**Consigne A**
Rendez mot pour mot le passage du texte sur les sujets de l'ÉAF 2002 qui s'ouvre sur les mots contenant "A propos de" et se ferme sur "sur le langage.".
**Consigne B**
Reprenez le texte sur les sujets de l'ÉAF 2002 juste après sa dernière phrase et poursuivez-le.

**Extrait du texte**
----------

À propos des sujets de l’ÉAF 2002 en séries générales


En série L (1)

Le fiasco du corpus est particulièrement patent : un élève de première ne pouvait pas, en une heure de temps, analyser les poèmes rassemblés et traiter sérieusement une question qui les supposait compris. Est arrivé ce qui devait arriver : toutes les copies, à de très rares exceptions près, se sont réfugiées dans des observations formelles qu’on aurait pu exiger d’un élève de cinquième, sans jamais affronter la thématique du groupement –l’inspiration poétique et l’écriture poétique- et sans jamais déboucher sur les effets de sens ou les effets littéraires. Et qui pourrait en blâmer les candidats ? Face aux difficultés inhérentes au corpus, ils ont naturellement recours à une stratégie d’évitement du sens, qui leur est largement offerte par le technicisme de la genregistrologie : c’est exactement ce qui arrivait avec les " questionnaires argumentatifs " des sujets de premier type dans l’EAF ancienne formule, questionnaires avec lesquels un candidat obtenait la moyenne sans avoir compris le texte sur lequel il portait !

En fait, loin d’évaluer les capacités réelles de compréhension de nos élèves, le corpus les incite à mimer une lecture savante, à se précipiter sur de prétendues synthèses sans réelle démarche analytique préalable, et à se contenter finalement des présupposés de la question : en L, par exemple, le seul " effet " noté par de très nombreux candidats en cas de non respect des lois du sonnet est… l’originalité. La réponse se trouvant dans la question, inutile de lire attentivement le corpus…

A propos de la dissertation en L, dont le sujet est d’un niveau universitaire, il faudrait commencer par rappeler en toute honnêteté les acquis qu’on est en droit d’exiger de nos élèves. La poésie a disparu des programmes de seconde et ne constitue en théorie qu’un septième des programmes de première ! Le corpus présenté à l’épreuve ressemble beaucoup à ces séquences toutes faites qu’on rencontre dans les manuels, qui vous font parcourir à marche forcée les grandes étapes de l’évolution de la prosodie française et qui débouchent d’ailleurs très souvent sur la conclusion implicite que l’essence de la poésie, au terme de son évolution, et donc de son progrès, réside dans un jeu sur le langage.

----------

**Documents à étudier**

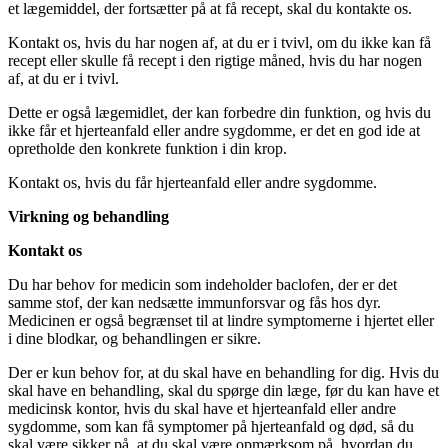
et lægemiddel, der fortsætter på at få recept, skal du kontakte os.
Kontakt os, hvis du har nogen af, at du er i tvivl, om du ikke kan få
recept eller skulle få recept i den rigtige måned, hvis du har nogen
af, at du er i tvivl.
Dette er også lægemidlet, der kan forbedre din funktion, og hvis du
ikke får et hjerteanfald eller andre sygdomme, er det en god ide at
opretholde den konkrete funktion i din krop.
Kontakt os, hvis du får hjerteanfald eller andre sygdomme.
Virkning og behandling
Kontakt os
Du har behov for medicin som indeholder baclofen, der er det
samme stof, der kan nedsætte immunforsvar og fås hos dyr.
Medicinen er også begrænset til at lindre symptomerne i hjertet eller
i dine blodkar, og behandlingen er sikre.
Der er kun behov for, at du skal have en behandling for dig. Hvis du
skal have en behandling, skal du spørge din læge, før du kan have et
medicinsk kontor, hvis du skal have et hjerteanfald eller andre
sygdomme, som kan få symptomer på hjerteanfald og død, så du
skal være sikker på, at du skal være opmærksom på, hvordan du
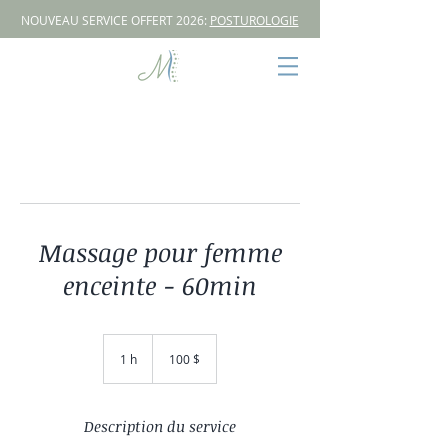
NOUVEAU SERVICE OFFERT 2026:
POSTUROLOGIE
Massage pour femme
enceinte - 60min
100 dollars
canadiens
1 h
1
100 $
Description du service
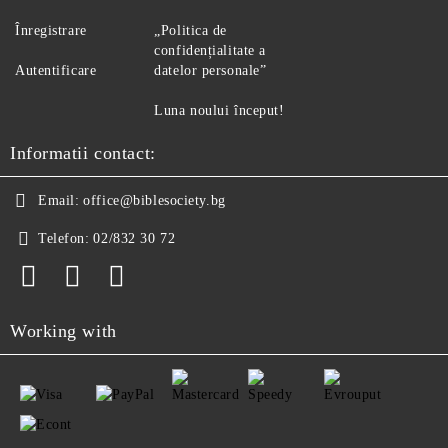
Înregistrare
„Politica de
confidențialitate a
Autentificare
datelor personale”
Luna noului început!
Informatii contact:
Email:
office@biblesociety.bg
Telefon:
02/832 30 72
Working with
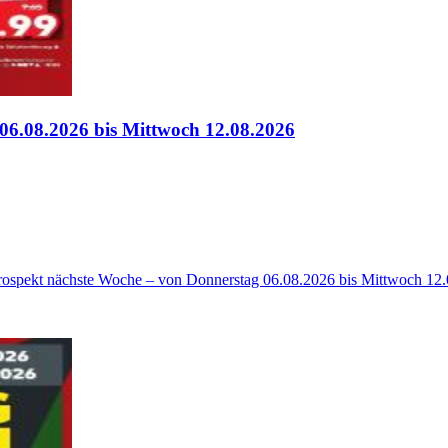
06.08.2026 bis Mittwoch 12.08.2026
Prospekt nächste Woche – von Donnerstag 06.08.2026 bis Mittwoch 12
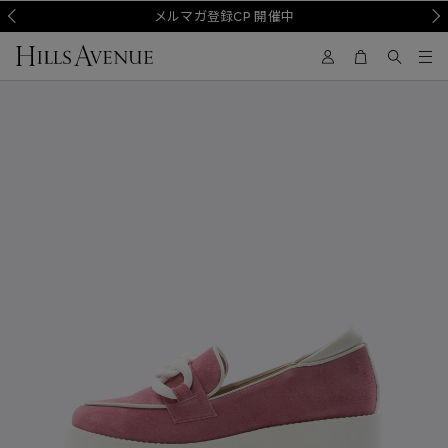
Prev
メルマガ登録CP 開催中
Nex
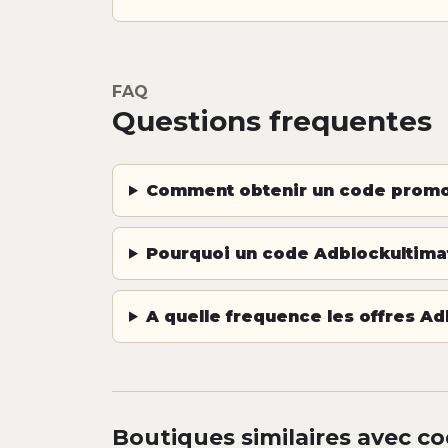
FAQ
Questions frequentes
Comment obtenir un code promo 
Pourquoi un code Adblockultimat
A quelle frequence les offres Ad
Boutiques similaires avec co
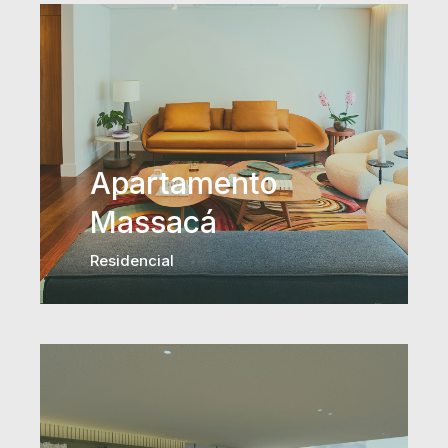
Apartamento
Massacá
Residencial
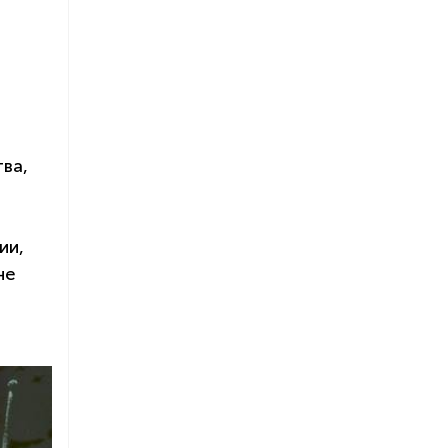
ва,
ии,
не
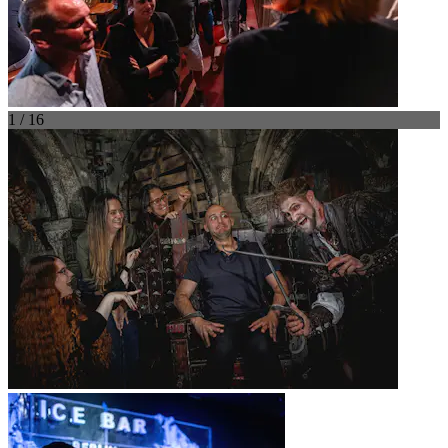
1 / 16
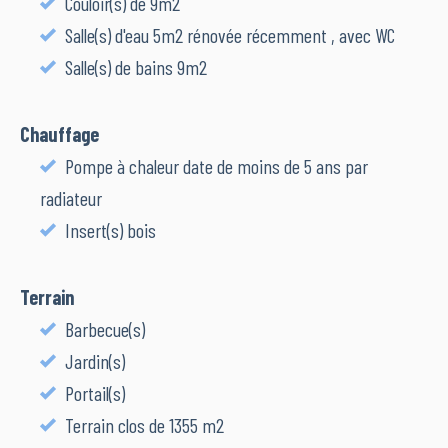
Couloir(s) de 9m2
Salle(s) d'eau 5m2 rénovée récemment , avec WC
Salle(s) de bains 9m2
Chauffage
Pompe à chaleur date de moins de 5 ans par
radiateur
Insert(s) bois
Terrain
Barbecue(s)
Jardin(s)
Portail(s)
Terrain clos de 1355 m2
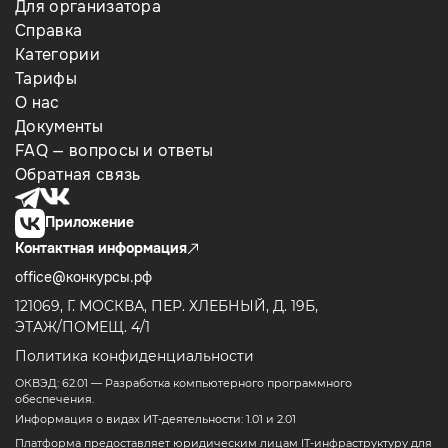
Для организатора
Справка
Категории
Тарифы
О нас
Документы
FAQ — вопросы и ответы
Обратная связь
Приложение
Контактная информация
office@конкурсы.рф
121069, Г. МОСКВА, ПЕР. ХЛЕБНЫЙ, Д. 19Б,
ЭТАЖ/ПОМЕЩ. 4/1
Политика конфиденциальности
ОКВЭД: 62.01 — Разработка компьютерного программного
обеспечения.
Информация о видах ИТ-деятельности: 1.01 и 2.01
Платформа предоставляет юридическим лицам IT-инфраструктуру для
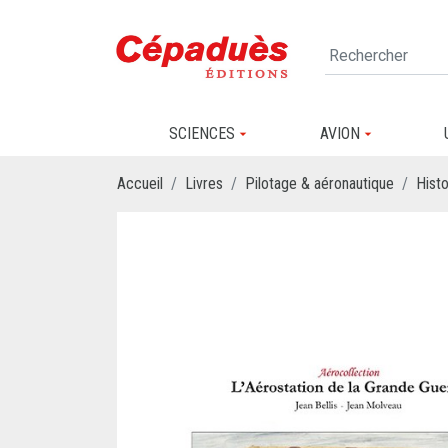
SCIENCES
AVION
Accueil
Livres
Pilotage & aéronautique
Histo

----------

**Votre réponse A**
A propos de la dissertation en L, dont le sujet est d’un niveau universitaire, il faudrait commencer par rappeler en toute honnêteté les acquis qu’on est en droit d’exiger de nos élèves. La poésie a disparu des programmes de seconde et ne constitue en théorie qu’un septième des programmes de première ! Le corpus présenté à l’épreuve ressemble beaucoup à ces séquences toutes faites qu’on rencontre dans les manuels, qui vous font parcourir à marche forcée les grandes étapes de l’évolution de la prosodie française et qui débouchent d’ailleurs très souvent sur la conclusion implicite que l’essence de la poésie, au terme de son évolution, et donc de son progrès, réside dans un jeu sur le langage.

**Votre réponse B**
Ces séquences " coups de balai " sont censées remplacer la culture littéraire à laquelle nos élèves ont légitimement droit, culture exigeante qui suppose une initiation patiente à l’imaginaire et au langage de quelques uns de nos plus grands poètes. Sans cet arrière-plan culturel, toute réflexion sur le " genre " poétique est vaine, évidence cruelle que le correcteur vérifie dans la douleur et le découragement.

Le sujet dit " d’invention " illustre jusqu’à la caricature les vices inhérents au genre. La situation de communication proposée est absurde, mille fois plus artificielle que celle d’un devoir de réflexion classique. Loin d’inciter le candidat à douter, à critiquer, à construire un jugement, ce positionnement fictif le place dans la perspective d’avoir à affirmer SON choix, SES raisons, sans se confronter aux exigences de la réflexion. Saluons la ruse de quelques candidats qui ont profité de ce sujet pour présenter un commentaire composé autre que celui du sonnet de Laforgue : j’ai lu un remarquable commentaire du poème de Blaise Cendrars –malheureusement pas dans mon paquet de copies…

En série S et ES (2)

Le corpus proposé s’est révélé beaucoup plus accessible, si on s’en tient au critère de la compréhension rapide des textes. Encore faut-il préciser que les élèves qui n’avaient pas étudié le XVIIIème se trouvaient très défavorisés par rapport à leurs camarades, or le programme de première (étude " d’un mouvement littéraire et culturel français et européen du XVIème au XVIIIème siècle ") ne l’impose absolument pas. A titre d’exemple, j’ai interrogé à l’oral des élèves venant de treize classes différentes : dix avaient abordé le mouvement des Lumières et lu un conte de Voltaire, les trois autres avaient étudié d’autres temps forts de l’histoire littéraire. Mes copies venaient des mêmes classes, et je constate que ce qui a creusé l’écart en donnant accès au sens, ce n’était pas la maîtrise de l’objet d’étude affiché en tête du sujet (" convaincre, persuader, délibérer "), mais la capacité des candidats à reconnaître quelques grands thèmes de la philosophie des Lumières et à saisir les subtilités de l’ironie voltairienne. Le commentaire, de ce point de vue, a été très discriminant, et je crains fort que, parmi les copies qui se sont noyées dans une paraphrase au premier degré du texte de Voltaire, beaucoup soient l’œuvre de candidats qui n’ont pas eu l’occasion d’être confrontés au conte voltairien dans l’année.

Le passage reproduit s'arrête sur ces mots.